DiT-specific prototype concerns include ambiguous official flags, shape
mismatches, missing FastVideo layer equivalents, and dedicated output heads.

## Reuse Proof

Apply the shared reuse proof. DiT-specific comparison must include attention
algorithm, positional embeddings, RoPE/patching, timestep/guidance embeddings,
scaling constants, dtype casts, state-dict names, and every output head.

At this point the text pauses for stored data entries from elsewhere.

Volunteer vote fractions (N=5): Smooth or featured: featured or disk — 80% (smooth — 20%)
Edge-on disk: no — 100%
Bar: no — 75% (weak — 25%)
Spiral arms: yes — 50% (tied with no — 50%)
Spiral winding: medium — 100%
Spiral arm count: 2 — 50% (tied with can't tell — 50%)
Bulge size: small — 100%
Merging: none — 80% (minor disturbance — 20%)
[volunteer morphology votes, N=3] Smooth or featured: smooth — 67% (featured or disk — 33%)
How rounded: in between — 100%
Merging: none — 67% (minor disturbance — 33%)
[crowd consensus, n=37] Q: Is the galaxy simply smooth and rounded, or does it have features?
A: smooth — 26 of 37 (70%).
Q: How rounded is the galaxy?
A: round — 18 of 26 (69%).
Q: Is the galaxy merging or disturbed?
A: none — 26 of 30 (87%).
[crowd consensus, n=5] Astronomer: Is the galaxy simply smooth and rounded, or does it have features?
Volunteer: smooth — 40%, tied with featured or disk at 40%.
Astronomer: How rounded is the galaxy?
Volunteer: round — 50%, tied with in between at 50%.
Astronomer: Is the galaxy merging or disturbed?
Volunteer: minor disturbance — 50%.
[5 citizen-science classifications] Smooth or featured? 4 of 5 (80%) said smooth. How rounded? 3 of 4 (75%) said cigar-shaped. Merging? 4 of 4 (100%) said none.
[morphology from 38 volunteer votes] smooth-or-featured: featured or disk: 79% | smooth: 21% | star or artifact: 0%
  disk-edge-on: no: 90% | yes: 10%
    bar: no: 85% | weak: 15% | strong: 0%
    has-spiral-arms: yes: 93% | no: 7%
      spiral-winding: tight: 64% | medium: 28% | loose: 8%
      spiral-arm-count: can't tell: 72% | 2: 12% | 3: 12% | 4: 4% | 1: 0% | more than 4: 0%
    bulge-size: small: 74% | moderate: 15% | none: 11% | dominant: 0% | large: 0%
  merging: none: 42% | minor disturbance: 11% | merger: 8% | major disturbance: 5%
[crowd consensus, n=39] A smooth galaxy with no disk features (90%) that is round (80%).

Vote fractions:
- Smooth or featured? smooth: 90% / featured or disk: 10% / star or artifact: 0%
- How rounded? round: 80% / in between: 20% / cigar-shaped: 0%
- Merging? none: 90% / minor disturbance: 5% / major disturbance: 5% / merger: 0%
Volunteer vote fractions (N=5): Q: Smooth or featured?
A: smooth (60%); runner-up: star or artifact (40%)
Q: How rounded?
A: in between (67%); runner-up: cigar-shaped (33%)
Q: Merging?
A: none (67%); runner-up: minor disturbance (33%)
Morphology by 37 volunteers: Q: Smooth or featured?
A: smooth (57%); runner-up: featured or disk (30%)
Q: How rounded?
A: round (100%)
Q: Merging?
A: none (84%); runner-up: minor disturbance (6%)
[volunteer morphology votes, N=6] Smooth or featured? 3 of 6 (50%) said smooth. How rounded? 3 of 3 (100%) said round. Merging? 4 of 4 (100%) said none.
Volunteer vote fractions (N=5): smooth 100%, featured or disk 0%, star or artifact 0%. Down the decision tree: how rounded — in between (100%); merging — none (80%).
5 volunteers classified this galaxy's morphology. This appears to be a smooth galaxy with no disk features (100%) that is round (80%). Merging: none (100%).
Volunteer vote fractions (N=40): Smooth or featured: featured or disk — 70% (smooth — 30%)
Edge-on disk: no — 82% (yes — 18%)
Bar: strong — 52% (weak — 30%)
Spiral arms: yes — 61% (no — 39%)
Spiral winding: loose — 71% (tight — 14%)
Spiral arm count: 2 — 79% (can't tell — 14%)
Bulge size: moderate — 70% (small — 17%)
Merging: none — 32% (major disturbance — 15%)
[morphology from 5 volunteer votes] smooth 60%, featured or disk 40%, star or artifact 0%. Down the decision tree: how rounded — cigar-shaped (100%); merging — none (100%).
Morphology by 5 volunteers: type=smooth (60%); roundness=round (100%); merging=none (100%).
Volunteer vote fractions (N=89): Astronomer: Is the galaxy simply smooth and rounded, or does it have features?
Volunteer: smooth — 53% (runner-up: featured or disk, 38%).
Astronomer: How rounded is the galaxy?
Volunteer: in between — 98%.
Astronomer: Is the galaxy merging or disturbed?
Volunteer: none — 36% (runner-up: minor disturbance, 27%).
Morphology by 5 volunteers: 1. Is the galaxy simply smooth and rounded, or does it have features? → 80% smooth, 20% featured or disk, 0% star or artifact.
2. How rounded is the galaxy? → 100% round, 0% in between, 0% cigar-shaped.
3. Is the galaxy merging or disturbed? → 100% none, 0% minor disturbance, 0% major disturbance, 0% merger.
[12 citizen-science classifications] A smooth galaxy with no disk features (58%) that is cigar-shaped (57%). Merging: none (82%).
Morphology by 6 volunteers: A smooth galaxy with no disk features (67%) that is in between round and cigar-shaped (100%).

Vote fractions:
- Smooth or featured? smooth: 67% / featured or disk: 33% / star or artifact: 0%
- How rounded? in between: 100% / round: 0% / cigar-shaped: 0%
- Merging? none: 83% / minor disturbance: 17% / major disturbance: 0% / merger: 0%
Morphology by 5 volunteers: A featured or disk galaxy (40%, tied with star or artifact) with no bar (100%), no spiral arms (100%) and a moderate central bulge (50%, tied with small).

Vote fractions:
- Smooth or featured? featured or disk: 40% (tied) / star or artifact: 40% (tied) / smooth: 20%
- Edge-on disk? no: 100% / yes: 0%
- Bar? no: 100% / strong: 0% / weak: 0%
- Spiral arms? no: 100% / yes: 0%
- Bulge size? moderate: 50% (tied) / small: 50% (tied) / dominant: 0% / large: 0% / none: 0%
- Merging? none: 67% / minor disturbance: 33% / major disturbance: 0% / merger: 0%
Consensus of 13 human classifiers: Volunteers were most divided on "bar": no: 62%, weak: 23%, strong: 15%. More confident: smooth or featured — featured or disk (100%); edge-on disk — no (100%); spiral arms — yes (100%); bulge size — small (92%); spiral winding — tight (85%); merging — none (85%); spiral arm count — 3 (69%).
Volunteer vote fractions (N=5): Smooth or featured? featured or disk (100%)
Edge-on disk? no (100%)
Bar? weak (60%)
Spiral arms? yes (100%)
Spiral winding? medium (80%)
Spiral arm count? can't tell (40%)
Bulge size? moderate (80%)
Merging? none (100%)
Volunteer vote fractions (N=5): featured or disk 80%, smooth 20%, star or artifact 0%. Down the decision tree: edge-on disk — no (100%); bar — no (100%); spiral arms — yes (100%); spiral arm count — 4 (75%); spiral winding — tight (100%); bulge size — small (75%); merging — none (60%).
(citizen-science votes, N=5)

## Existing FastVideo Patterns

- Base class: `fastvideo/models/dits/base.py::BaseDiT`.
- Config bases: `DiTConfig` and `DiTArchConfig` in
  `fastvideo/configs/models/dits/base.py`.
- Use the matching DiT config bucket. Wrong bucket inheritance can typecheck but
  fail during pipeline wiring.
- Config export: add the config to
  `fastvideo/configs/models/dits/__init__.py`.
- Registry discovery: set `EntryClass = <ClassName>` in the model file.
- Loader path: `TransformerLoader` reads `transformer/config.json`, calls
  `dit_config.update_model_arch(config)`, resolves `_class_name` through
  `ModelRegistry`, and constructs the class with `config` and `hf_config`.
- Reference examples: `stable_audio.py`, `wanvideo.py`, `sd3.py`, `longcat.py`,
  and `ltx2.py`.
- Layer guidance: `fastvideo/layers/AGENTS.md`.

## Implementation Rules

- Use FastVideo-native layers by default: `ReplicatedLinear` for DiT hot-path
  linears, `DistributedAttention` for standard full-sequence attention, and
  `LocalAttention` for local/window attention or simple single-GPU parity paths.
- Raw SDPA is acceptable for cross-modality flat streams when no FastVideo
  distributed equivalent exists; document the SP gap in the module docstring.
- Mirror official tensor contracts exactly: latent packing, patch ordering,
  timestep embedding scale, RoPE/positional embedding, guidance embedding,
  cross-attention context order, output head order, and dtype casts.
- Preserve all output heads that the official DiT emits. Do not silently drop
  audio, depth, pose, mask, or auxiliary heads.
- Put architecture fields on `DiTArchConfig`; keep inference steps, CFG scales,
  FPS, flow shift, and sampling defaults out of the arch config.
- Define `_fsdp_shard_conditions`, `_compile_conditions`,
  `param_names_mapping`, and `reverse_param_names_mapping` where needed.
- Follow the production import boundary in
  `../add-model/shared/common_rules.md`.

## Prototype Checks

Follow the shared prototype success criteria. A useful one-off check is:

```bash
python - <<'PY'
# Import the target config/class, instantiate with random weights, and print
# state_dict names/shapes for the conversion mapping.
PY
```

## Parity-Debug Loop

Run the shared parity-debug loop. The component test command is:

```bash
pytest <parity_test> -v -s
```

For numerical drift, use `../add-model-08-trace/SKILL.md` before writing bespoke
hooks. Start with FastVideo's activation trace (`fastvideo/hooks/activation_trace.py`;
`docs/contributing/activation_trace.md`) and a block-level regex such as
`FASTVIDEO_TRACE_LAYERS="^block\.layers\.[0-9]+$"`. Only fall back to custom
per-block hooks if the needed boundary or statistic is not exposed by
`FASTVIDEO_TRACE_STATS`.

## Escape Hatches

Follow `../add-model/shared/common_rules.md` and the component-specific guidance
in `../add-model/shared/component_skill_common.md`. DiT-specific ask cases include
dropping an output head/modality, accepting an unsupported kernel/private op, or
choosing between incompatible official transformer definitions.

## Handoff

Return `../add-model/contracts/component_skill_handoff.md` following the common
handoff rules in `../add-model/shared/component_skill_common.md`.